Tesla customers are clearly putting the technology to use -- the company said on Twitter Wednesday that its customers have now driven over a billion miles with Autopilot engaged. This is an important milestone as Tesla ramps up vehicle production and deliveries, shipping more Autopilot-capable vehicles than ever before.

Tesla Model X interior with Autopilot activated.

Tesla's Model X. Image source: Tesla.

Getting to 1 billion miles

Tesla managed to rack up these 1 billion Autopilot miles in just over three years.

The electric-car company started building vehicles with sensors for Autopilot in late 2014. But full Autopilot features like lane keeping weren't released until late 2015. In late 2016, Tesla upgraded the sensors in its vehicles to ones that the automaker says will eventually enable fully autonomous driving.

Of course, not all customers use Autopilot. Though active safety features like emergency braking and collision avoidance are enabled by default, customers have to pay to get access to Autopilot's more advanced features. In addition, even when a customer has paid for Autopilot, the technology is not always activated; currently, the technology is designed primarily for use on highways.

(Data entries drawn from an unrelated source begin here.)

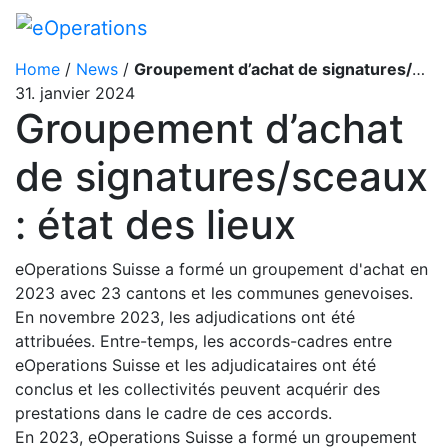
Home
/
News
/
Groupement d’achat de signatures/sceaux : état des lieux
31. janvier 2024
Groupement d’achat
de signatures/sceaux
: état des lieux
eOperations Suisse a formé un groupement d'achat en
2023 avec 23 cantons et les communes genevoises.
En novembre 2023, les adjudications ont été
attribuées. Entre-temps, les accords-cadres entre
eOperations Suisse et les adjudicataires ont été
conclus et les collectivités peuvent acquérir des
prestations dans le cadre de ces accords.
En 2023, eOperations Suisse a formé un groupement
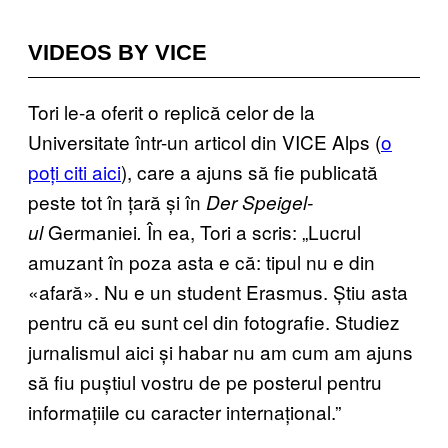
VIDEOS BY VICE
Tori le-a oferit o replică celor de la
Universitate într-un articol din VICE Alps (
o
poți citi aici
), care a ajuns să fie publicată
peste tot în țară și în
Der Speigel-
Germaniei
În ea, Tori a scris: „Lucrul
ul
.
amuzant în poza asta e că: tipul nu e din
«afară». Nu e un student Erasmus. Știu asta
pentru că eu sunt cel din fotografie. Studiez
jurnalismul aici și habar nu am cum am ajuns
să fiu puștiul vostru de pe posterul pentru
informațiile cu caracter internațional.”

Impressively, Tesla said earlier this month that its total fleet -- including all the vehicles it has sold before it started shipping Autopilot-capable vehicles -- had just crossed 10 billion miles. This means approximately 1 in 10 of these miles was driven on Autopilot. Presumably, if you excluded non-Autopilot vehicles from this math, the ratio would be even higher.

Suffice to say, as Tesla continues to ship more Autopilot-capable cars and keeps improving the technology through over-the-air updates, the automaker looks poised to rack up the next billion Autopilot miles much quicker.

Building a track record

The automaker boasts that this technology is improving driver safety. In the company's first-ever quarterly vehicle safety report in October, Tesla said in Q3 it registered "one accident or crash-like event [near misses as recorded by Tesla's Autopilot software] for every 3.34 million miles driven in which drivers had Autopilot engaged." This figure was 1 in every 1.92 million miles for those driven without Autopilot activated. 

The data Tesla gathers from vehicles on the road from Autopilot-capable vehicles ultimately helps the company improve the technology further by using fleet learning and by informing future over-the-air updates. The company expects that, over time, Autopilot will become increasingly safer.

The achievement of 1 billion Autopilot miles comes as Tesla is shipping vehicles in higher volumes than ever before. Deliveries of the company's newest vehicle, Model 3, surged in Q3. Model 3 deliveries during the period were up more than 200% sequentially. More vehicles on the road with Autopilot will help Tesla improve the technology even more.